Travail demandé:
A. Recopiez le passage de l'extrait sur les marchés qui commence aux mots « Les indicateurs avancés » et qui s'arrête après les mots « 38 700 USD. ».
B. D'après l'extrait sur les marchés, à quelle heure la Banque d'Angleterre rendra-t-elle sa décision sur sa politique monétaire ?
C. Traduisez en anglais la phrase suivante de l'extrait sur les marchés : « Le CAC40 gagne 2,4% à 6549 points à l'ouverture. »

Extrait:
Les indicateurs avancés européens sont haussiers ce matin, dans le sillage de Wall Street. Le marché japonais est toujours en vacances, tandis que Hong Kong et Sydney gagnent environ 0,8% en fin de parcours. Le CAC40 gagne 2,4% à 6549 points à l'ouverture. 

Les temps forts économiques du jour

Le point d'orgue de la séance sera la décision de la Banque d'Angleterre sur sa politique monétaire à 13h00. Aux Etats-Unis, l'étude Challenger sur les licenciements (13h00) les données hebdomadaires sur l'emploi (14h30) sont au programme. Tout l'agenda "macro" ici.

L'euro remonte à 1,0614 USD. L'once d'or rebondit à 1900 USD. Le pétrole se renforce, avec un Brent de Mer du Nord à 110,16 USD le baril et un brut léger américain WTI à 107,10 USD. Le rendement de la dette américaine à 10 ans recule à 2,91%. Le bitcoin s'échange autour de 38 700 USD.

Liste des entrées:

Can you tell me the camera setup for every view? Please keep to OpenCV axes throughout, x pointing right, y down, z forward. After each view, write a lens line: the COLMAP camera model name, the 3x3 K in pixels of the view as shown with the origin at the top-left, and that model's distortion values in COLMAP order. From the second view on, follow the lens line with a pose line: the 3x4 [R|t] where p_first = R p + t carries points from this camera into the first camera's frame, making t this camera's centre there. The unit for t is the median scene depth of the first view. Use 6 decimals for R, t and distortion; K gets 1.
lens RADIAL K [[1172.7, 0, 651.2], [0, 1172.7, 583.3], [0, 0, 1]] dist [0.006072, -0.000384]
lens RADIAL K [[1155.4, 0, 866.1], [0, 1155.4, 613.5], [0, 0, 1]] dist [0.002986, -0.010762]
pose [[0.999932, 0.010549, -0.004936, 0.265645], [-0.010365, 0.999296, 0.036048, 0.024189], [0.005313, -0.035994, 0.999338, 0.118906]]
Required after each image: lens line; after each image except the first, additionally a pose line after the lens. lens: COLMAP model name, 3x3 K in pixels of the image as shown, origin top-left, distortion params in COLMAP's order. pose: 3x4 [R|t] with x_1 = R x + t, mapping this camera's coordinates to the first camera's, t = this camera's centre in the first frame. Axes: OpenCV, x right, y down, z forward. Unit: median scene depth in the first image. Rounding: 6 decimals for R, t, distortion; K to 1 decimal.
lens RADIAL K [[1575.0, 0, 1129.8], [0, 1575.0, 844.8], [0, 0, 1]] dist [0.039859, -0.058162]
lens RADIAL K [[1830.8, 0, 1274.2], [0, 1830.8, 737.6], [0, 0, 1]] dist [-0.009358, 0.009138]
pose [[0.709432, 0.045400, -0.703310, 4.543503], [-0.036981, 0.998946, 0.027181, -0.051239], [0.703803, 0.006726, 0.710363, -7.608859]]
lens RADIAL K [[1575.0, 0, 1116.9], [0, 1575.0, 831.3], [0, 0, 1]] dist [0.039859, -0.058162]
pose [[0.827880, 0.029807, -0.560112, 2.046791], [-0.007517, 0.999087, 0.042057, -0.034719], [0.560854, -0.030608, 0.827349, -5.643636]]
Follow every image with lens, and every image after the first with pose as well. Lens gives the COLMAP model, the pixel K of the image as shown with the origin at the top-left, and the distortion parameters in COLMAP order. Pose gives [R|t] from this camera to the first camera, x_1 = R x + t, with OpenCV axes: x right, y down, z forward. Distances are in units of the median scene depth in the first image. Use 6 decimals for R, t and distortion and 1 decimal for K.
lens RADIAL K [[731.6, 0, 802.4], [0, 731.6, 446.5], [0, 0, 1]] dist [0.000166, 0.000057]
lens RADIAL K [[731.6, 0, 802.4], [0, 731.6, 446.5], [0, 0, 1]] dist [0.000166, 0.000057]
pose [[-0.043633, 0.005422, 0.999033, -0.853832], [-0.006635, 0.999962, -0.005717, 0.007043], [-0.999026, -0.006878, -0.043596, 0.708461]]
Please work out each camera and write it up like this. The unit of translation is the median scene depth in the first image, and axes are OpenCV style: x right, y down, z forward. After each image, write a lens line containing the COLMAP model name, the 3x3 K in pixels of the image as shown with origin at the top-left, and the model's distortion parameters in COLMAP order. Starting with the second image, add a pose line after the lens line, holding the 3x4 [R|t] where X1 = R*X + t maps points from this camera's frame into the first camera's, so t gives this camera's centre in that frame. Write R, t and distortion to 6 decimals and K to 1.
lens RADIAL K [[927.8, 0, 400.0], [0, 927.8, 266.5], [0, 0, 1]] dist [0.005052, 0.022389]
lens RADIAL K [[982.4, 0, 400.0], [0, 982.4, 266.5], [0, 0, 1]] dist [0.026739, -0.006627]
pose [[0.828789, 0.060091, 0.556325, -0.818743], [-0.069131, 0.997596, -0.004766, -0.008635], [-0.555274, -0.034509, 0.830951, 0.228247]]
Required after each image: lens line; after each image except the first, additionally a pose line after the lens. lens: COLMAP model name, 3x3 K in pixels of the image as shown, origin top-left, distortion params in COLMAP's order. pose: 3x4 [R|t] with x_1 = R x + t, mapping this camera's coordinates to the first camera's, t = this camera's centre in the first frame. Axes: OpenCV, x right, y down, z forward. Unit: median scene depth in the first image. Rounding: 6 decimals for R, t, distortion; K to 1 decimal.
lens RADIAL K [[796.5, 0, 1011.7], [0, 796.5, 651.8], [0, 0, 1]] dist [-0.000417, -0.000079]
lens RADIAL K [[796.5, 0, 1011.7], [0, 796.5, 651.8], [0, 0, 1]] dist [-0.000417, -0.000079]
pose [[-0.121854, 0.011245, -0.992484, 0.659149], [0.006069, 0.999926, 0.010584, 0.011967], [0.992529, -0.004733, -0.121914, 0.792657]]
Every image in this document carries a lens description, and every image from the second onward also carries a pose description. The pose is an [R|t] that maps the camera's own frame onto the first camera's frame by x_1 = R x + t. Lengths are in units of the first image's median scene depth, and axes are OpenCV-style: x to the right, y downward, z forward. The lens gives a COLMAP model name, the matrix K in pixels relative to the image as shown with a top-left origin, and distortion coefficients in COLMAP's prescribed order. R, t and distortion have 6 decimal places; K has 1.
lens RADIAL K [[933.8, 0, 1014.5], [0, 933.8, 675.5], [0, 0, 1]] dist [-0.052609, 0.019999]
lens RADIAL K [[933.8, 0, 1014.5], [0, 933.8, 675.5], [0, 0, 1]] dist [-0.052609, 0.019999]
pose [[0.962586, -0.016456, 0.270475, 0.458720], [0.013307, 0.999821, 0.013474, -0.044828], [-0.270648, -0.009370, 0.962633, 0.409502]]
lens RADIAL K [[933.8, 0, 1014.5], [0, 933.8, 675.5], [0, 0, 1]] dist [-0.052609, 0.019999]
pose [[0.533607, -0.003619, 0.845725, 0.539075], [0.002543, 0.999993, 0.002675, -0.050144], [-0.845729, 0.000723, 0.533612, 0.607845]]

Corrigé:
A.
Les indicateurs avancés européens sont haussiers ce matin, dans le sillage de Wall Street. Le marché japonais est toujours en vacances, tandis que Hong Kong et Sydney gagnent environ 0,8% en fin de parcours. Le CAC40 gagne 2,4% à 6549 points à l'ouverture. 

Les temps forts économiques du jour

Le point d'orgue de la séance sera la décision de la Banque d'Angleterre sur sa politique monétaire à 13h00. Aux Etats-Unis, l'étude Challenger sur les licenciements (13h00) les données hebdomadaires sur l'emploi (14h30) sont au programme. Tout l'agenda "macro" ici.

L'euro remonte à 1,0614 USD. L'once d'or rebondit à 1900 USD. Le pétrole se renforce, avec un Brent de Mer du Nord à 110,16 USD le baril et un brut léger américain WTI à 107,10 USD. Le rendement de la dette américaine à 10 ans recule à 2,91%. Le bitcoin s'échange autour de 38 700 USD.

B. À 13h00.

C. The CAC40 is up 2.4% at 6,549 points at the open.